Small GCC teams often review delivery roadmaps closely, as even a single exit can affect timelines and execution in lean engineering setups.

GCC models split as retention outcomes diverge in India

Anurag Garnaik
3 Min Read

GCC hiring outcomes in India are increasingly divided, as industry leaders report sharp retention differences between long-term centres and short-term setups, according to staffing executives, with the trend emerging through 2024 across small engineering teams and niche technology roles.

What changed in the GCC model

Nano GCC operations in India now fall into two clear categories. Some centres launch with long-term roadmaps and defined roles. Others begin as trial-led or contract-driven teams. This structural difference is shaping retention outcomes early.

Industry experts say nano GCCs typically employ between 20 and 150 staff. Centres built for sustained delivery record 12-month retention rates between 80% and 88%. In contrast, short-term setups see faster exits and early delivery risks.

Why retention matters more for small GCCs

In small GCC teams, exits carry operational weight. Even one departure can disrupt timelines. This risk increases when teams handle core intellectual property.

Monica Pirgal, CEO of Bhartiya Converge, said attrition in nano GCCs directly affects product and business outcomes. She noted that a single senior engineer leaving a 20- to 50-person team can delay launches or stall roadmaps.

As a result, retention is no longer viewed as an HR metric alone. It now sits closer to delivery planning and product execution.

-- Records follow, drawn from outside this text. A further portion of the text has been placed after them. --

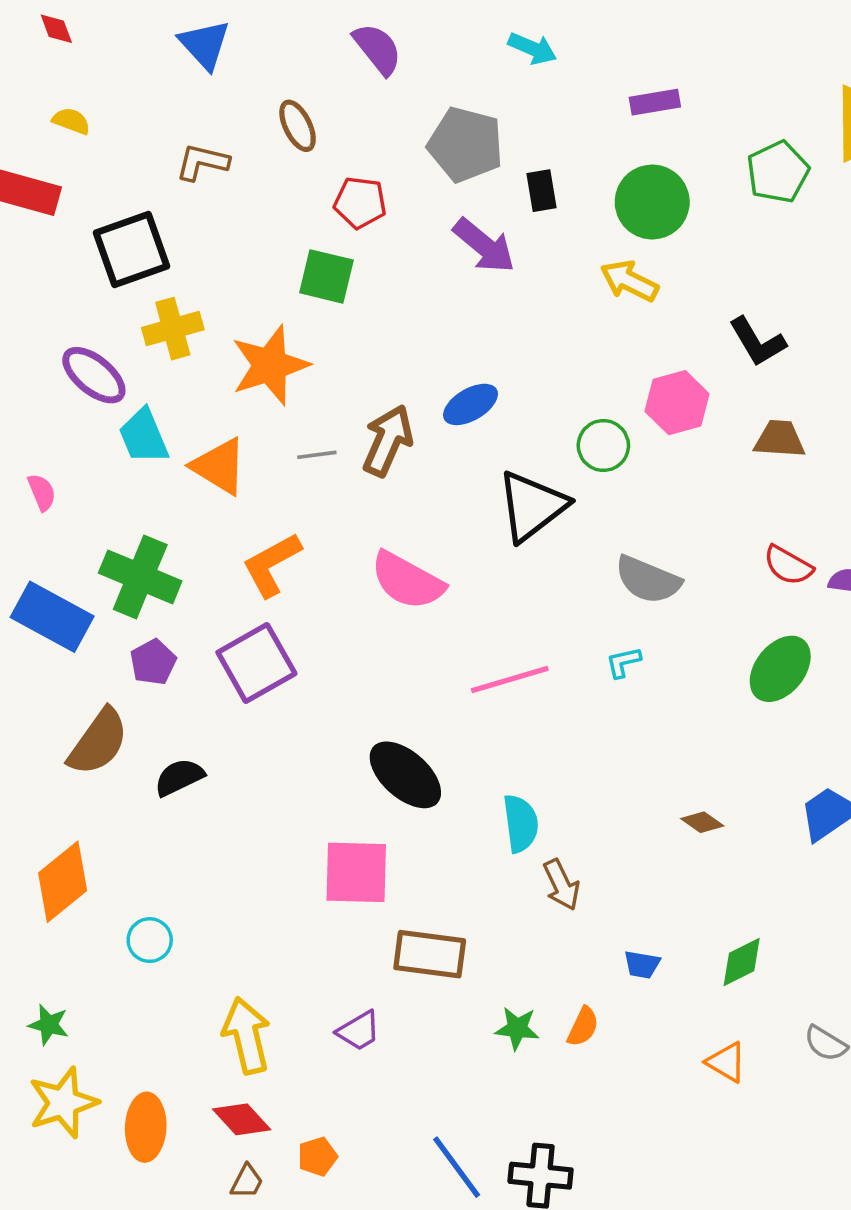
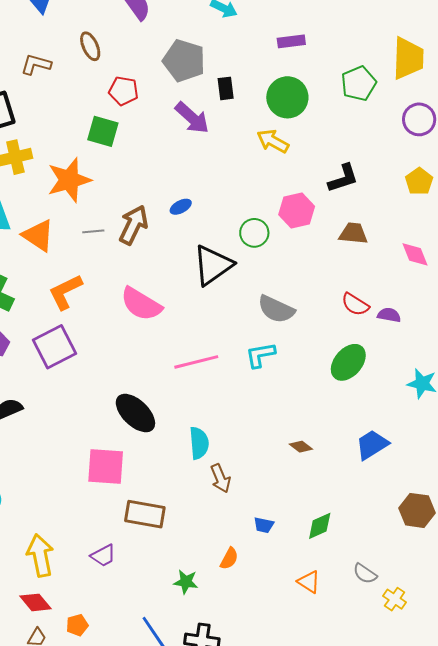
black L-shape: (757, 342) -> (343, 178), turned -80
blue ellipse: (470, 404) -> (181, 207), size x0.7
cyan L-shape: (623, 662) -> (260, 355), size x1.5
green star: (517, 1028) -> (186, 582), moved

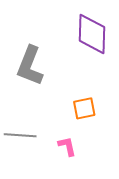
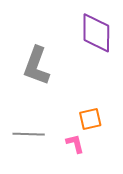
orange square: (84, 108) -> (90, 119), moved

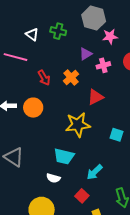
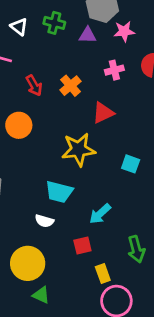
purple triangle: (86, 54) -> (88, 35), moved, turned 32
red square: (82, 196) -> (82, 246), turned 32

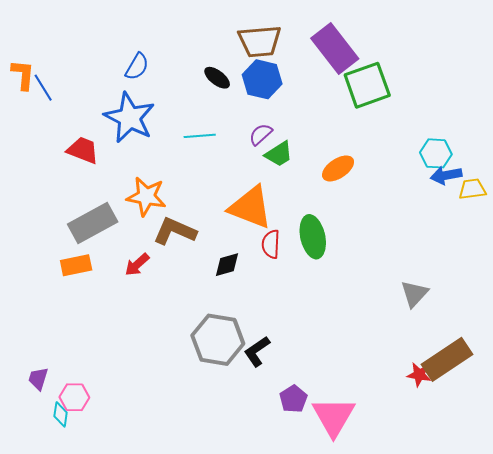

Talent supply pressures add to GCC strain

The divide has widened as demand for niche skills rises. According to Kapil Joshi, CEO of IT staffing at Quess Corp, demand for AI and platform engineering talent is growing 40–50% year on year. Yet hands-on specialists form less than 10% of India’s tech workforce.

India also faces a 20–25% shortfall in advanced AI, ML, data engineering, and ML infrastructure roles. This gap raises hiring costs. TeamLease data shows salaries for niche roles rose 18–22%.

Because of this, replacement hiring dominates. Nearly 75% of GCC hiring in the first half of 2024 involved replacements. In smaller GCCs, the figure stood near 60%.

How hiring strategies are Shifting

To respond, nano GCCs are changing sourcing methods. Mass hiring is declining. Targeted recruitment is rising.

Roop Kaistha, regional MD APAC at AMS, said firms now tap senior lateral networks, startup ecosystems, research labs, and deep-tech communities. Data-driven employer branding also plays a role.

Over time, companies committing resources to the GCC model show lower churn. Others face recurring exits and higher replacement costs.